The blank page is an infant, freshly expelled from the womb, full of promise and hope and a preponderance to return to its natural chaotic state, if not lovingly molded and guided to fulfill its full potential. This, then, is the purpose of writing and the the terrifying responsibility of all who place the nib to the page. But like all acts of creativity and novelty, writing must be done with a Marine’s allegiance to duty, a parent’s devotion to love, a theologian’s thirst for the ethereal, and an artist’s rebellion to create. Only then may the blank page begin to either bloom or wilt with the ink that shapes its soul.

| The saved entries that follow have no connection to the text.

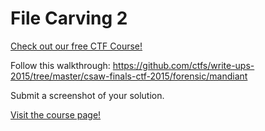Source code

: # File Carving 2

[Check out our free CTF Course!](https://academy.hoppersroppers.org/mod/page/view.php?id=574)

Follow this walkthrough: <https://github.com/ctfs/write-ups-2015/tree/master/csaw-finals-ctf-2015/forensic/mandiant>

Submit a screenshot of your solution. 

[Visit the course page!](https://academy.hoppersroppers.org/mod/assign/view.php?id=574)
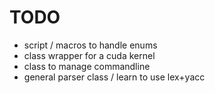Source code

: TODO
====

* script / macros to handle enums
* class wrapper for a cuda kernel
* class to manage commandline
* general parser class / learn to use lex+yacc
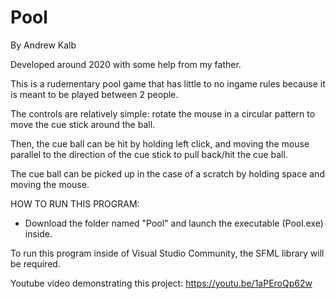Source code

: # Pool
By Andrew Kalb

Developed around 2020 with some help from my father. 

This is a rudementary pool game that has little to no ingame rules because it is meant to be played between 2 people.

The controls are relatively simple: rotate the mouse in a circular pattern to move the cue stick around the ball.

Then, the cue ball can be hit by holding left click, and moving the mouse parallel to the direction of the cue stick to pull back/hit the cue ball.

The cue ball can be picked up in the case of a scratch by holding space and moving the mouse.

HOW TO RUN THIS PROGRAM:
 - Download the folder named "Pool" and launch the executable (Pool.exe) inside.

To run this program inside of Visual Studio Community, the SFML library will be required.


Youtube video demonstrating this project: 
https://youtu.be/1aPEroQp62w 
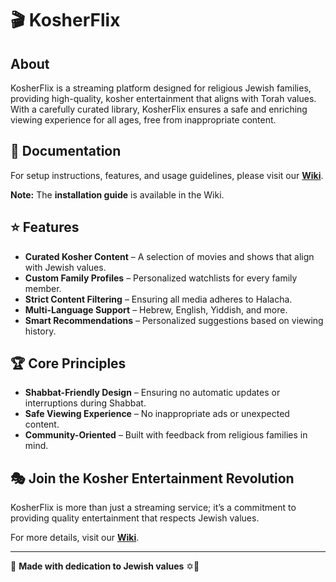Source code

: # 🎬 KosherFlix

## About
KosherFlix is a streaming platform designed for religious Jewish families, providing high-quality, kosher entertainment that aligns with Torah values. With a carefully curated library, KosherFlix ensures a safe and enriching viewing experience for all ages, free from inappropriate content.

## 📖 Documentation
For setup instructions, features, and usage guidelines, please visit our **[Wiki](https://github.com/Yedidya-Darshan-code/Netflix-KosherStyle/wiki)**.

**Note:** The **installation guide** is available in the Wiki.

## ⭐ Features
- **Curated Kosher Content** – A selection of movies and shows that align with Jewish values.
- **Custom Family Profiles** – Personalized watchlists for every family member.
- **Strict Content Filtering** – Ensuring all media adheres to Halacha.
- **Multi-Language Support** – Hebrew, English, Yiddish, and more.
- **Smart Recommendations** – Personalized suggestions based on viewing history.

## 🏆 Core Principles
- **Shabbat-Friendly Design** – Ensuring no automatic updates or interruptions during Shabbat.
- **Safe Viewing Experience** – No inappropriate ads or unexpected content.
- **Community-Oriented** – Built with feedback from religious families in mind.

## 🎭 Join the Kosher Entertainment Revolution
KosherFlix is more than just a streaming service; it’s a commitment to providing quality entertainment that respects Jewish values.

For more details, visit our **[Wiki](https://github.com/Yedidya-Darshan-code/Netflix-KosherStyle/wiki)**.

---
📌 **Made with dedication to Jewish values** ✡️🎥
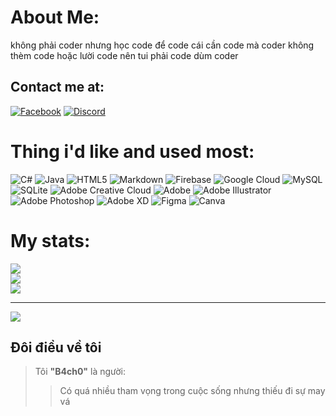 # About Me:
không phải coder nhưng học code để code cái cần code mà coder không thèm code hoặc lười code nên tui phải code dùm coder<br>

## Contact me at:
[![Facebook](https://img.shields.io/badge/Facebook-%231877F2.svg?logo=Facebook&logoColor=white)](https://facebook.com/Bachogankteam)  [![Discord](https://img.shields.io/badge/Discord-%237289DA.svg?logo=discord&logoColor=white)](https:/discord.com) 
# Thing i'd like and used most:
![C#](https://img.shields.io/badge/c%23-%23239120.svg?style=for-the-badge&logo=c-sharp&logoColor=white) ![Java](https://img.shields.io/badge/java-%23ED8B00.svg?style=for-the-badge&logo=openjdk&logoColor=white) ![HTML5](https://img.shields.io/badge/html5-%23E34F26.svg?style=for-the-badge&logo=html5&logoColor=white) ![Markdown](https://img.shields.io/badge/markdown-%23000000.svg?style=for-the-badge&logo=markdown&logoColor=white) ![Firebase](https://img.shields.io/badge/firebase-%23039BE5.svg?style=for-the-badge&logo=firebase) ![Google Cloud](https://img.shields.io/badge/GoogleCloud-%234285F4.svg?style=for-the-badge&logo=google-cloud&logoColor=white) ![MySQL](https://img.shields.io/badge/mysql-%2300000f.svg?style=for-the-badge&logo=mysql&logoColor=white) ![SQLite](https://img.shields.io/badge/sqlite-%2307405e.svg?style=for-the-badge&logo=sqlite&logoColor=white) ![Adobe Creative Cloud](https://img.shields.io/badge/Adobe%20Creative%20Cloud-DA1F26.svg?style=for-the-badge&logo=Adobe%20Creative%20Cloud&logoColor=white) ![Adobe](https://img.shields.io/badge/adobe-%23FF0000.svg?style=for-the-badge&logo=adobe&logoColor=white) ![Adobe Illustrator](https://img.shields.io/badge/adobe%20illustrator-%23FF9A00.svg?style=for-the-badge&logo=adobe%20illustrator&logoColor=white) ![Adobe Photoshop](https://img.shields.io/badge/adobe%20photoshop-%2331A8FF.svg?style=for-the-badge&logo=adobe%20photoshop&logoColor=white) ![Adobe XD](https://img.shields.io/badge/Adobe%20XD-470137?style=for-the-badge&logo=Adobe%20XD&logoColor=#FF61F6) ![Figma](https://img.shields.io/badge/figma-%23F24E1E.svg?style=for-the-badge&logo=figma&logoColor=white) ![Canva](https://img.shields.io/badge/Canva-%2300C4CC.svg?style=for-the-badge&logo=Canva&logoColor=white)
# My stats:
![](https://github-readme-stats.vercel.app/api?username=noitinhyeubocdau&theme=dark&hide_border=false&include_all_commits=false&count_private=false)<br/>
![](https://github-readme-streak-stats.herokuapp.com/?user=noitinhyeubocdau&theme=dark&hide_border=false)<br/>
![](https://github-readme-stats.vercel.app/api/top-langs/?username=noitinhyeubocdau&theme=dark&hide_border=false&include_all_commits=false&count_private=false&layout=compact)

---
[![](https://visitcount.itsvg.in/api?id=noitinhyeubocdau&icon=0&color=0)](https://visitcount.itsvg.in)

## Đôi điều về tôi
> Tôi **"B4ch0"** là người:
>> Có quá nhiều tham vọng trong cuộc sống nhưng thiếu đi sự may vá

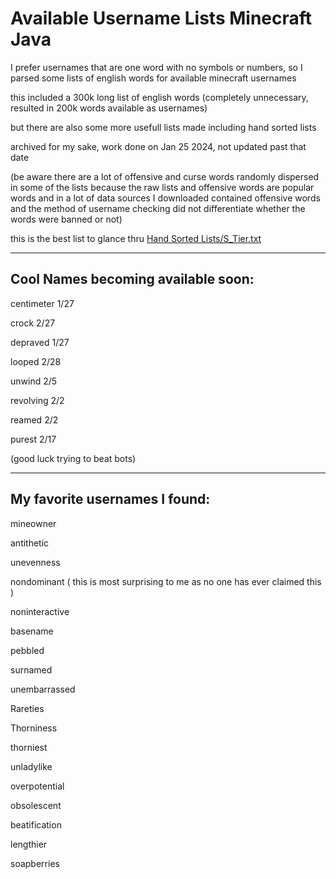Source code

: # Available Username Lists Minecraft Java


I prefer usernames that are one word with no symbols or numbers, so I parsed some lists of english words for available minecraft usernames

this included a 300k long list of english words (completely unnecessary, resulted in 200k words available as usernames)

but there are also some more usefull lists made including hand sorted lists

archived for my sake, work done on Jan 25 2024, not updated past that date

(be aware there are a lot of offensive and curse words randomly dispersed in some of the lists because the raw lists and offensive words are popular words and in a lot of data sources I downloaded contained offensive words and the method of username checking did not differentiate whether the words were banned or not)

this is the best list to glance thru [Hand Sorted Lists/S_Tier.txt](https://github.com/unknownnameless/available-minecraft-names/blob/master/Hand%20Sorted%20Lists/S_Tier.txt)

------------------------------------------------------------

Cool Names becoming available soon:
------------------------------------------------------------

centimeter 1/27

crock 2/27

depraved 1/27

looped 2/28

unwind 2/5

revolving 2/2

reamed 2/2

purest 2/17

(good luck trying to beat bots)


------------------------------------------------------------

My favorite usernames I found:
------------------------------------------------------------

mineowner

antithetic 

unevenness 

nondominant ( this is most surprising to me as no one has ever claimed this )

noninteractive 

basename 

pebbled 

surnamed 

unembarrassed 

Rareties 

Thorniness 

thorniest 

unladylike 

overpotential  

obsolescent 

beatification 

lengthier 

soapberries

Throughout the ages many people have tried to define the question: what is story? From Plato to Joseph Campbell to the plethora of artists who have ever picked up a pen and dared to create a symphony of words, story has been examined, dissected, experimented with, and categorized. But despite all the knowledge about story, the one common denominator in every tale is passion. It is the writer’s desire to write that has driven the telling. That insatiable appetite to metaphorically represent how one sees, understands, feels, and experiences life. It may be set in a familiar or exotic town. It may have elements of fantasy or conspiracy. It may be eloquent or clunky. But beneath every story is a writer’s love for what he’s doing and what he’s telling.
This, then, begs the question that every writer must ask himself as he types “Chapter 1” on the page: what am I telling, and do I love the story? If these two questions cannot be answered or if, at worst, they are avoided for whatever reason, then the author is not worth the ink in his pen.
Ideas may invigorate. Premises may shape. Concepts may provide a compelling context. But without passion, story cannot blend all of these things to create a holistic experience in which one changes with the character. Story is not a passive observance of someone else’s change (i.e., the hero). It is the most intimate form of empathy we have created, for a good story taps into the reader and shows him how to change. He sees a hero’s love, disappointment, excitement, confusion, intelligence, spirituality, and frustrations. He witnesses how to overcome, survive, perceive, develop, and at times, how to embrace death. A hero can never be a simile of the reader. He must instead be a metaphor. He cannot be like the reader. He must be the reader.
Therefore a good story must be about us and reveal all of us to us. We writers must pull back the mystery from the axiomatic soul and expose it in such a tale — simple enough to understand and complex enough to love.
So, I ask: what is your story? Once you know, write it until your passion and pain are exhausted on the page and the best summation of the experience (for both author and reader) are the words: The End.